C’est, avant l’heure, le cadeau de Noël dont rêvaient les commerçants du centre commercial Le Millénaire à Aubervilliers. Le préfet du département a autorisé lundi soir le centre à ouvrir exceptionnellement ses portes le dimanche, un an durant. La mesure, qui prendra effet soit fin novembre, soit début janvier, déroge à la loi Mallié de 2009, qui n’autorise l’ouverture dominicale régulière que dans les zones touristiques. Elle est destinée à sortir le centre commercial d’une passe difficile.

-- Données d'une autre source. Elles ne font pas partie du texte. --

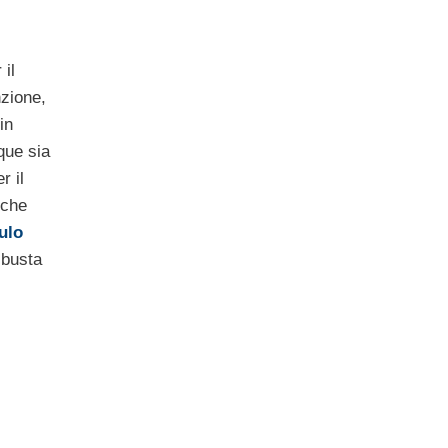
 il
nzione,
in
que sia
r il
nche
ulo
 busta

Depuis son ouverture, en avril 2011, ce paquebot de 56.000 mètres carrés, fruit d’un investissement record d’Icade et de Klépierre (440 millions), ne tient pas ses promesses. Le pari était audacieux : ouvrir dans une zone, certes en devenir, mais encore en friche au nord de Paris, de surcroît sans autorisation dominicale. Six mois plus tard, la fréquentation est inégale, bonne le samedi, mais moyenne en semaine, satisfaisante chez les grands distributeurs comme H&M, Carrefour, Zara et C&A, mais faible chez les enseignes méconnues. Fin 2011, le centre aura accueilli 6 millions de visiteurs au lieu des 8 à 10 millions escomptés. « En réalité, nous avons, dès l’ouverture, tablé plutôt sur 6 millions car nous avons compris que des problèmes d’accès allaient se poser », tempère Gilles Sagnol, le directeur de l’exploitation Ile-deFrance de Klépierre Ségécé. « En soi, ce chiffre est assez satisfaisant, mais ce n’est pas notre objectif en termes de fréquentation », reconnaît-il, tablant sur « 1,25 à 1,5 million » de visiteurs du dimanche.

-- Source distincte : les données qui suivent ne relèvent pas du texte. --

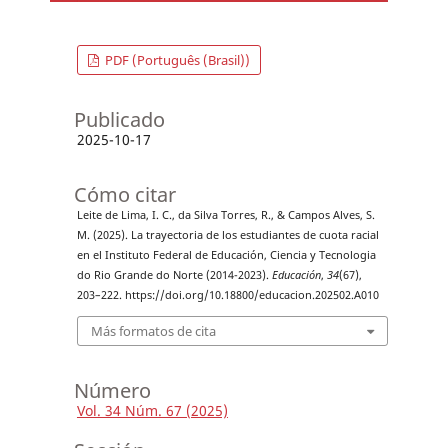
PDF (Português (Brasil))
Publicado
2025-10-17
Cómo citar
Leite de Lima, I. C., da Silva Torres, R., & Campos Alves, S.
M. (2025). La trayectoria de los estudiantes de cuota racial
en el Instituto Federal de Educación, Ciencia y Tecnologia
do Rio Grande do Norte (2014-2023).
Educación
,
34
(67),
203–222. https://doi.org/10.18800/educacion.202502.A010
Más formatos de cita
Número
Vol. 34 Núm. 67 (2025)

Depuis son ouverture, Le Millénaire pâtit de la proximité de gros travaux d’infrastructure qui bloquent ses accès : construction du tramway T3, réfection de rues… Des nuisances auxquelles Klépierre ne peut rien, mais qui ont certainement découragé les automobilistes. « Les parkings que nous craignions sous-dimensionnés sont finalement trop grands », observe Jacques Salvator, le maire PS d’Aubervilliers. Contre toute attente, l’édile a donc, comme le Medef 93, milité pour une dérogation, arguant d’une circulation plus fluide le dimanche. Plusieurs élus de gauche ont ainsi fait une petite entorse à leur opposition de principe au travail dominical. « On ne peut pas être contre, localement, dans la mesure où l’on connaît les difficultés du centre. Mais je serai vigilant afin que les conditions sociales et salariales soient respectées », prévient le député de Gauche démocrate et républicaine Patrick Braouezec (apparenté PC) , qui demandera un bilan dans six mois. « Il y a le développement de tout un quartier et des emplois en jeu », argue Jacques Salvator.
« Pourquoi pas moi ? »
Le Millénaire, qui a déjà créé 750 emplois, doit, à terme, en produire le double. Mais « le fait de ne pas atteindre les 8 millions de visiteurs pourrait fragiliser l’emploi », reconnaît Klépierre. L’argument ne convainc pas forcément côté syndical. « Cela ne justifie pas une ouverture dominicale qui pénalise les salariés », tonne la CFDT du commerce francilienne. Contre toute attente, la Chambre de commerce et d’industrie de Seine-Saint Denis ne n’est pas montrée plus convaincue. « Je comprends la démarche, mais, sur le principe, nous n’y sommes pas favorables. Nous sommes circonspects quant aux effets, car la crise affecte de toute façon la fréquentation de ces centres. Et nous pensons que les autres centres commerciaux vont dire pourquoi pas moi ? » affirme son président, Gérard Lissorgue. En Ile-de-France, certains centres commerciaux comme Val d’Europe, proche d’Eurodisney, ont déjà fait une demande de dérogation.